Required work
[1] In the article on climate recovery in Caribbean tourism, how much of the British Virgin Islands' tourism product does Clive McCoy say the hurricanes destroyed?
[2] Carry on the article about Virgin Gorda's tourism recovery, starting after the quote from Clive McCoy.

Text excerpt

[Start of Attachment]

How Climate Recovery Is Creating New Paths To Work Across Caribbean Tourism

 



On Virgin Gorda, recovery does not announce itself. There are no grand parades or blaring trumpets. Instead, it unfurls quietly: in the sails of boats cutting across the harbor, in beach bars reopening their doors without fanfare, and in the unwavering presence of workers who stayed even when the island was stripped to its bones.


Years after Hurricanes Irma and Maria devastated the British Virgin Islands, Virgin Gorda stands as a case study in how to rebuild an economy without rushing the process. The island did not simply reopen; it recalibrated—deliberately and quietly—around the people whose livelihoods depend on tourism.


"After the hurricanes, nearly 95% of our tourism product was destroyed," said Clive McCoy, a senior tourism official for the British Virgin Islands. "It has taken years of patience and collective responsibility to rebuild—not just properties, but confidence."

[End of Attachment]

Given data
[Start of Attachment]

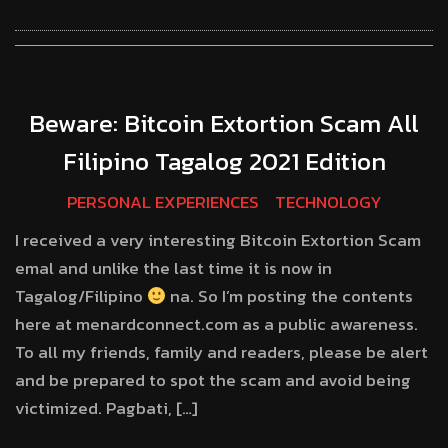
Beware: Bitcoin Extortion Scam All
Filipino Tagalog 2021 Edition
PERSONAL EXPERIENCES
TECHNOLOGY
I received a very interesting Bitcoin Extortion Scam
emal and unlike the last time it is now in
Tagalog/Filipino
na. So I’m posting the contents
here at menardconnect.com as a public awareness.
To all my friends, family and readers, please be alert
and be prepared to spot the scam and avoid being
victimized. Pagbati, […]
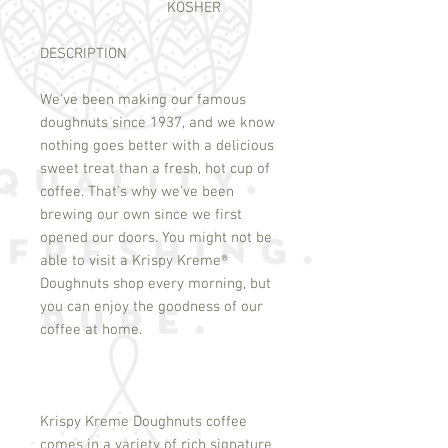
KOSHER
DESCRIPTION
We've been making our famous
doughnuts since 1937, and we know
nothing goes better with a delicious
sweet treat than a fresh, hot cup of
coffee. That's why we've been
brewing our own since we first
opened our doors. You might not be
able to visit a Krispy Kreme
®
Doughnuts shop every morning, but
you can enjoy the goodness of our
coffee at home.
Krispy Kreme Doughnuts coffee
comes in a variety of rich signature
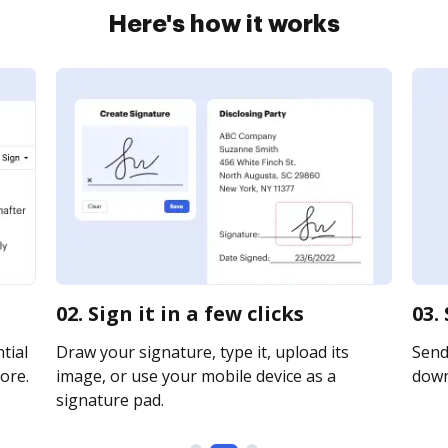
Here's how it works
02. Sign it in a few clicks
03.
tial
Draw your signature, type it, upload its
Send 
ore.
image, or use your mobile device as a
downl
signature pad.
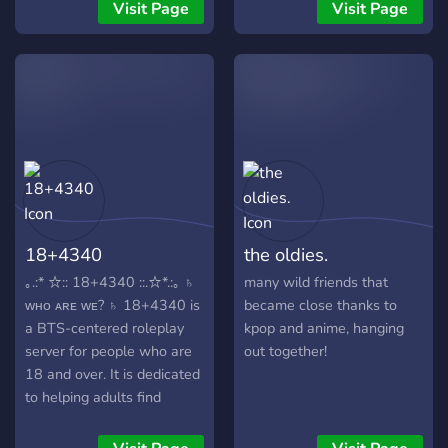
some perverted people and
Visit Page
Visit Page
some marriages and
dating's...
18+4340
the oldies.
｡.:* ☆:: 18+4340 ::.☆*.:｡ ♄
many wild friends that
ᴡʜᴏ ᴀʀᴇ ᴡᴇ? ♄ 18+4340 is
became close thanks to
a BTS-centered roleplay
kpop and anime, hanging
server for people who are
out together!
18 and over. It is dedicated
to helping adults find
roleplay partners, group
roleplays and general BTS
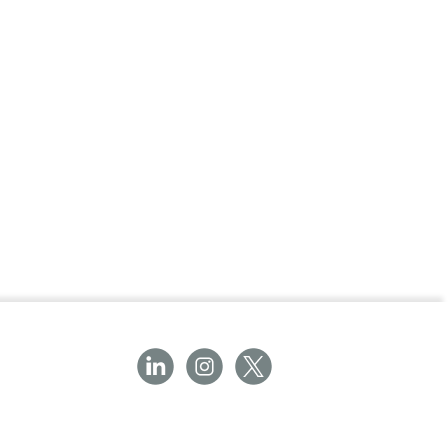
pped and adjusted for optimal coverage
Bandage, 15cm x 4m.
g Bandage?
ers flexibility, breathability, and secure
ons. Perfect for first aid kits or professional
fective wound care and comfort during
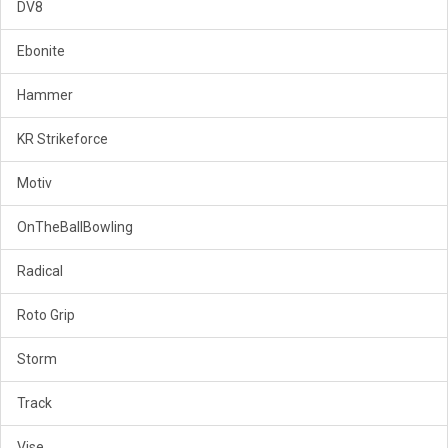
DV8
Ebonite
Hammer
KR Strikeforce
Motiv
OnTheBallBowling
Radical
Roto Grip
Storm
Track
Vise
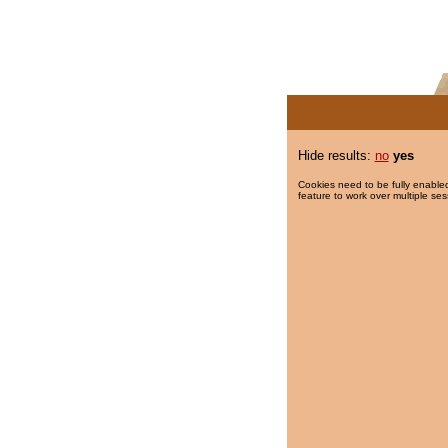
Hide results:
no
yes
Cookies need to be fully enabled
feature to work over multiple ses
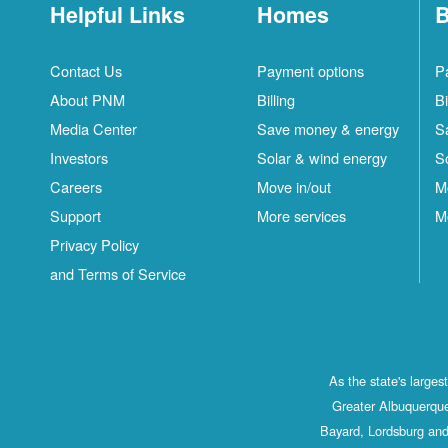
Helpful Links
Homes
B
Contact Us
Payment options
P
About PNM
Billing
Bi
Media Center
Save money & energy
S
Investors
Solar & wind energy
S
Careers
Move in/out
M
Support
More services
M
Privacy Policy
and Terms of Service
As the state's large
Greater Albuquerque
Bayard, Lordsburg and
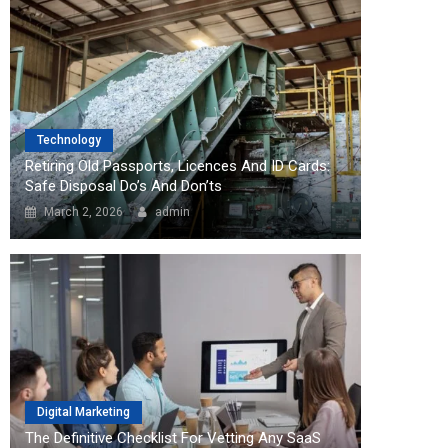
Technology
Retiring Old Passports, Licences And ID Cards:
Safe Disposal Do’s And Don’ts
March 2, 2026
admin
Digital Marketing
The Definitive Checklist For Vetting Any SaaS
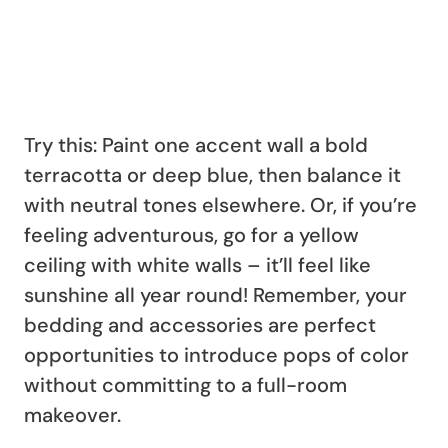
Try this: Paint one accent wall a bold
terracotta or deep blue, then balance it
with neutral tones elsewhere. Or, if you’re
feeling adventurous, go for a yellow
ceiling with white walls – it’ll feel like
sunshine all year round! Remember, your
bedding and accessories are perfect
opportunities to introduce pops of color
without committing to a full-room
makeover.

[End of Attachment]

Answers for this exercise
[1] Nearly 95% of it.

[2]
This distinction is vital. In economies tethered to tourism, true recovery is measured by whether workers can return to their jobs, whether the younger generation sees a future in the industry, and whether leadership acknowledges that climate disruption is no longer a rare anomaly but a permanent reality.


Tourism is the BVI’s largest employer, and Virgin Gorda felt the loss acutely. However, when land-based resorts were wiped out, the marine sector—sailing, marinas, and charter operations—became the lifeline that kept residents employed long enough for the island to regroup.


"The sailing industry carried us for nearly two years," McCoy explained. "While hotels rebuilt, yachts returned. That allowed people to keep working while the land-side recovered."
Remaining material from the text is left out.